Community art exhibit as EAE practice
Historically, in cases of extreme oppression, people have found ways of resisting dominant forces through community art (Milbrant, 2010; Scott, 1992) because the arts empower people to understand and commit to their own ideologies (Milbrant, 2010). Empowerment is a key concept in environmental education practices because it helps people to question and challenge power structures that constrain their freedom and liberation. Empowerment was evident in both stories we presented above. First, Luzia used mosaics to help people change their values. She did not explain what those new values were, and what they replaced, but having them shifted is a reflection that former power structures were no longer as dominant, thus these old values were changed. Second, when Selma suggested that the exhibit helped them (recyclers) to ‘see other horizons’, releasing themselves from a ‘vicious cycle’, she is in fact challenging the power structures that used to perpetuate this vicious cycle. In doing so, she invites her audience to perceive alternative ways of valuing and generating income using the arts. Having monetary value to their artwork was also another empowerment tool for the recyclers.
Conclusions
In this study, we challenged the more traditional practices of art exhibits and formal art training as the only means to produce art. This project also reinforced the idea of community art exhibits as being spaces for dialogical learning and EAE. The Recycling Stories indeed made visible the injustice and indignity faced by recyclers while also (re)conceptualising what constitutes legitimate knowledge and art practices. With the occupation of public spaces, the recyclers confronted the public, challenged hegemonic use of the arts, and empowered the voice and stories of participants. Since the Recycling Stories was mobile, it was able to travel to unexpected places, inviting people to engage in dialogical learning about recyclers’ well-being.

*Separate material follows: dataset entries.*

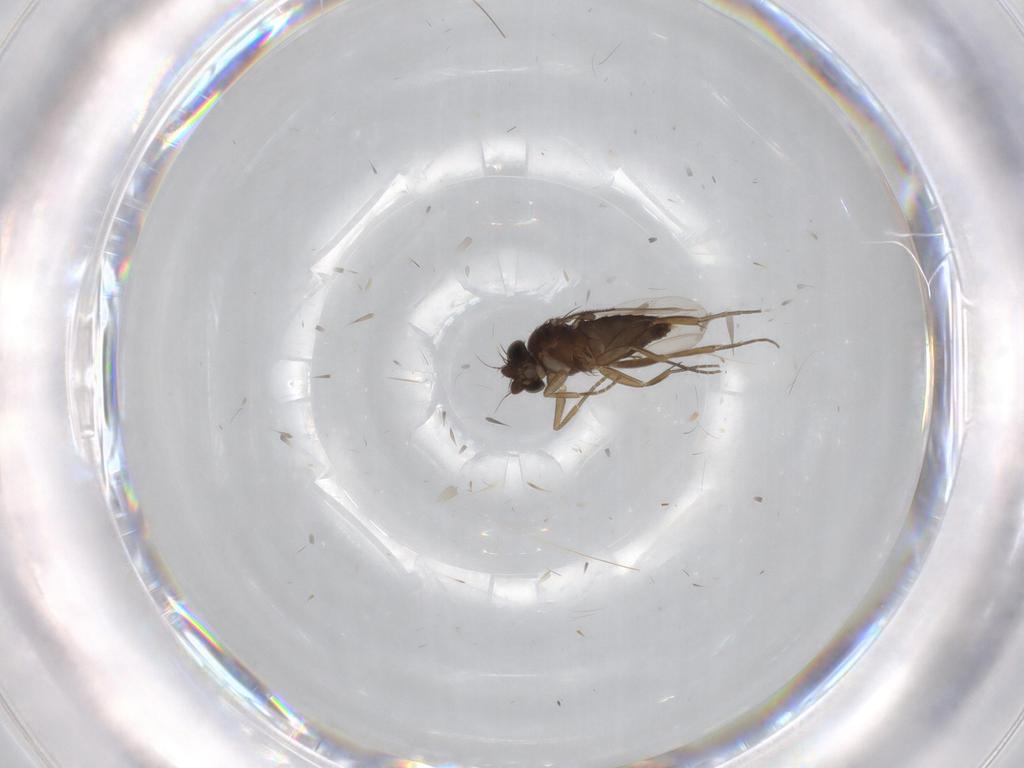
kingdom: Animalia
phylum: Arthropoda
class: Insecta
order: Diptera
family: Phoridae
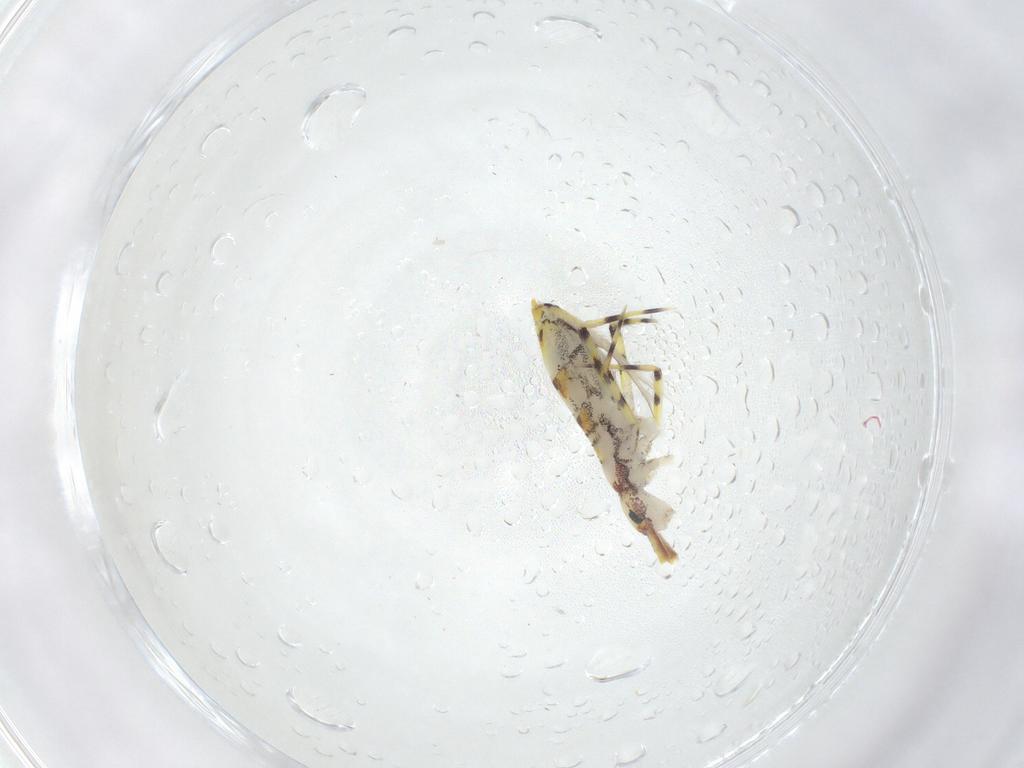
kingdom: Animalia
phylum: Arthropoda
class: Collembola
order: Entomobryomorpha
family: Entomobryidae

Due to the playfulness of the art-making environment described in this study, safe places were created where participants felt comfortable in sharing their deepest fears, frustrations and hopes for a different reality. This impact was possible because of the arts-engaged approaches of doing qualitative research. Even though the art workshops we presented here did not require any previous art experience from participants and facilitators, these workshops still moved people out of their comfort zones and helped them to situate themselves into historical contexts and dream and fight for different realities.
We hope that these stories encourage social movement organisers to include community art and exhibits as strategic spaces of contestation and empowerment and also inspire traditional art galleries to explore ways to challenge social injustices reinforced in their own exhibits.
Footnotes
Declaration of conflicting interests
The author(s) declared no potential conflicts of interest with respect to the research, authorship, and/or publication of this article.
Funding
The author(s) disclosed receipt of the following financial support for the research, authorship, and/or publication of this article: This study was funded by the Social Sciences and Humanities Research Councild (SSHRC) and the International Development Research Centre (IDRC).